_Supplied data_
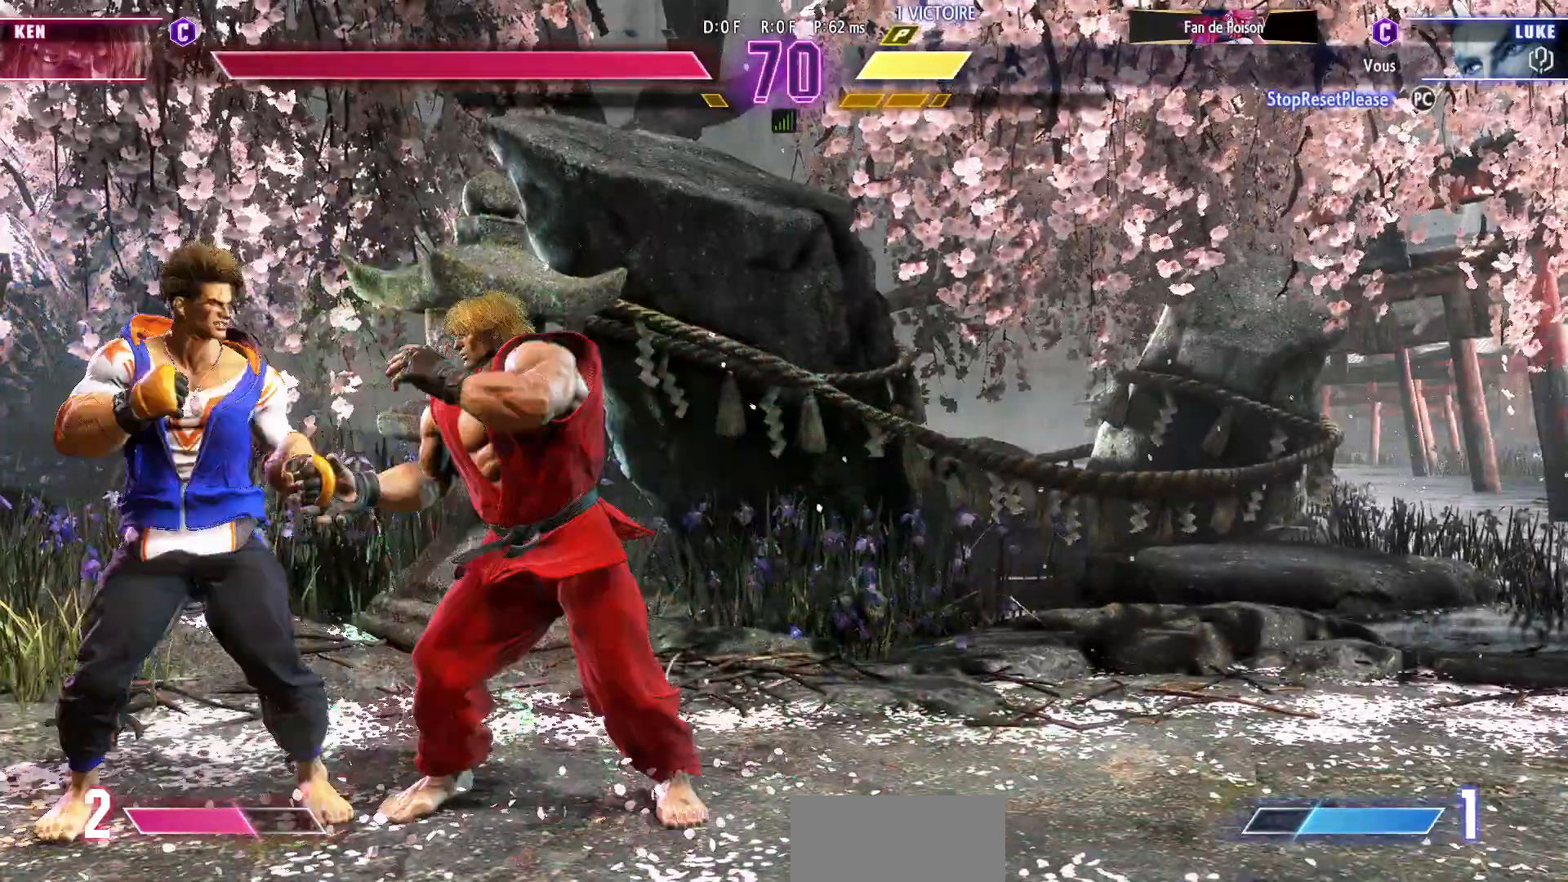
{"buttons": [], "left_stick": "down-left", "events": [[117, "CROSS", "up"], [133, "SQUARE", "up"]]}
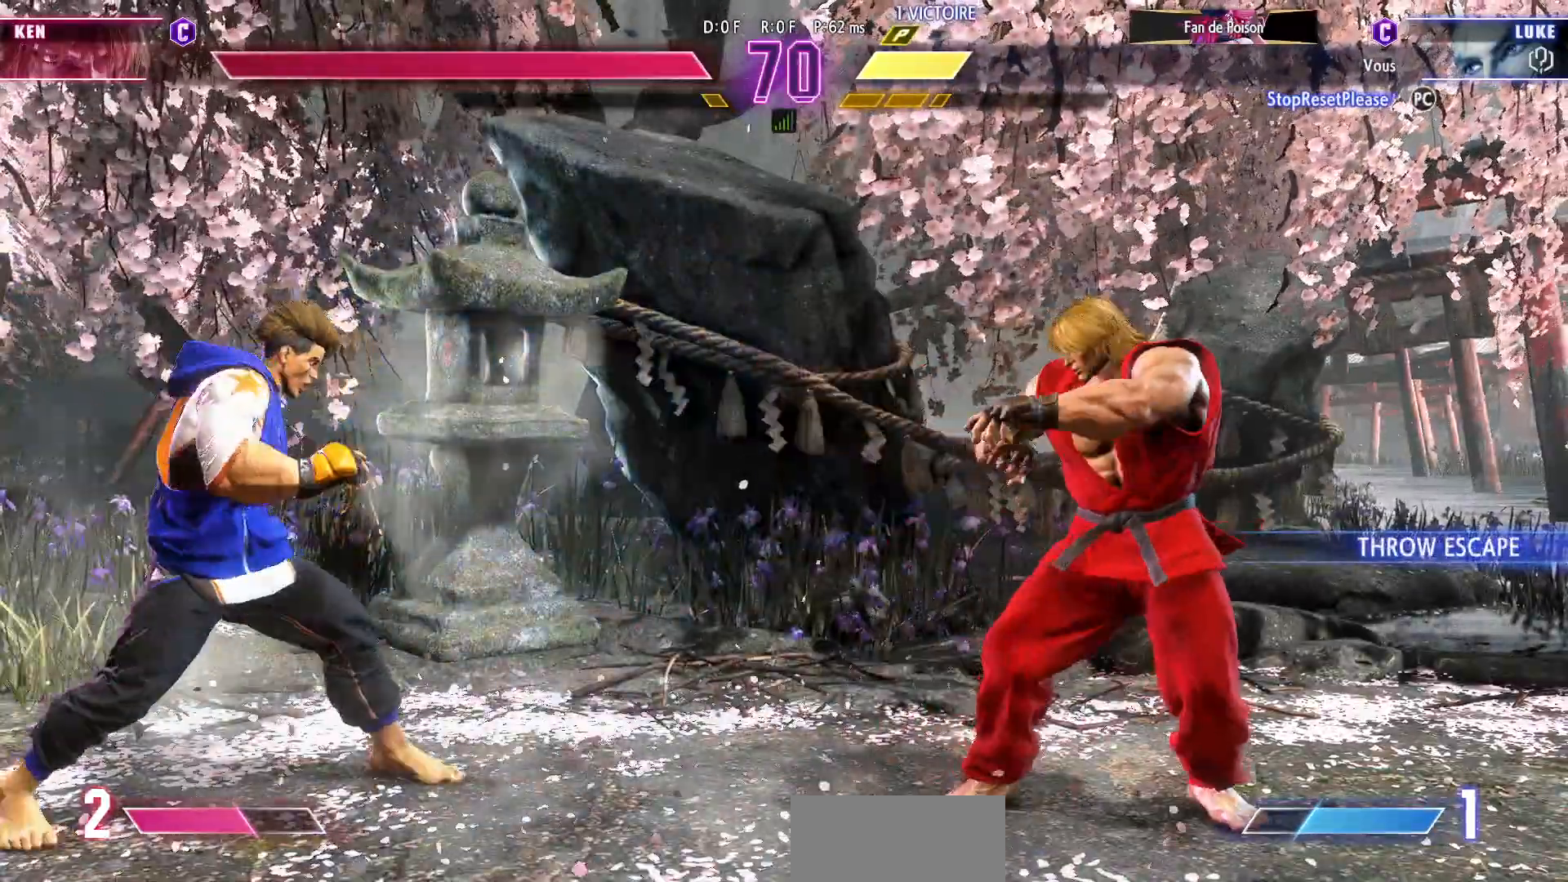
{"buttons": [], "left_stick": "down-left", "events": []}
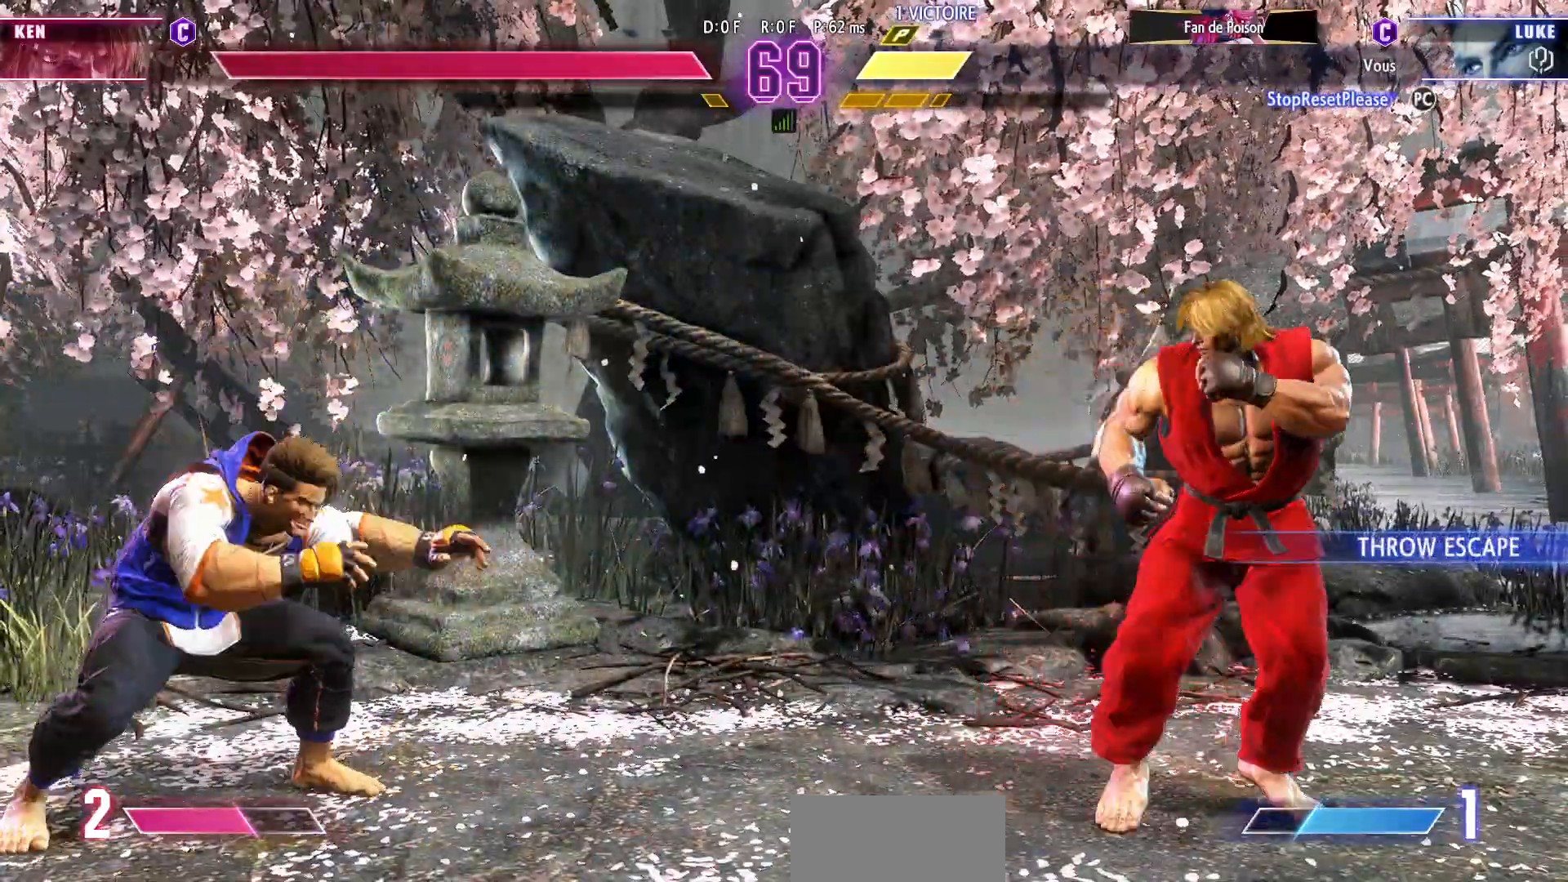
{"buttons": [], "left_stick": "center", "events": [[250, "left_stick", "down-right"], [300, "R1", "down"], [367, "left_stick", "center"], [400, "R1", "up"]]}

_Problem statement_
With the images removed, write out all of the material above exactly.

_Response to this task_
{"buttons": [], "left_stick": "down-left", "events": [[117, "CROSS", "up"], [133, "SQUARE", "up"]]}
{"buttons": [], "left_stick": "down-left", "events": []}
{"buttons": [], "left_stick": "center", "events": [[250, "left_stick", "down-right"], [300, "R1", "down"], [367, "left_stick", "center"], [400, "R1", "up"]]}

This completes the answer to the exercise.